In your copy, include every record exactly and no pictures.

──────────

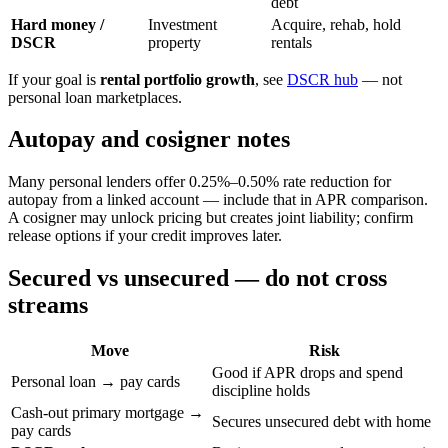
debt
Hard money /
Investment
Acquire, rehab, hold
DSCR
property
rentals
If your goal is
rental portfolio growth
, see
DSCR hub
— not
personal loan marketplaces.
Autopay and cosigner notes
Many personal lenders offer 0.25%–0.50% rate reduction for
autopay from a linked account — include that in APR comparison.
A cosigner may unlock pricing but creates joint liability; confirm
release options if your credit improves later.
Secured vs unsecured — do not cross
streams
Move
Risk
Good if APR drops and spend
Personal loan → pay cards
discipline holds
Cash-out primary mortgage →
Secures unsecured debt with home
pay cards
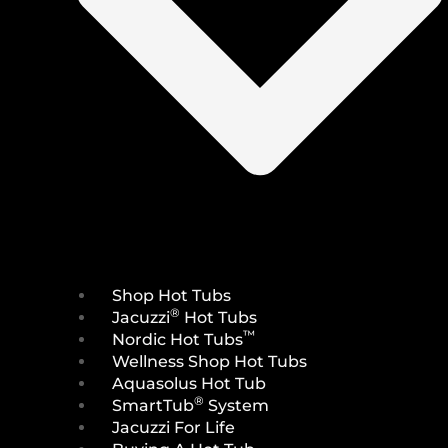
Shop Hot Tubs
®
Jacuzzi
Hot Tubs
™
Nordic Hot Tubs
Wellness Shop Hot Tubs
Aquasolus Hot Tub
®
SmartTub
System
Jacuzzi For Life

──────────

Written answer —
debt
Hard money /
Investment
Acquire, rehab, hold
DSCR
property
rentals
If your goal is
rental portfolio growth
, see
DSCR hub
— not
personal loan marketplaces.
Autopay and cosigner notes
Many personal lenders offer 0.25%–0.50% rate reduction for
autopay from a linked account — include that in APR comparison.
A cosigner may unlock pricing but creates joint liability; confirm
release options if your credit improves later.
Secured vs unsecured — do not cross
streams
Move
Risk
Good if APR drops and spend
Personal loan → pay cards
discipline holds
Cash-out primary mortgage →
Secures unsecured debt with home
pay cards
Shop Hot Tubs
®
Jacuzzi
Hot Tubs
™
Nordic Hot Tubs
Wellness Shop Hot Tubs
Aquasolus Hot Tub
®
SmartTub
System
Jacuzzi For Life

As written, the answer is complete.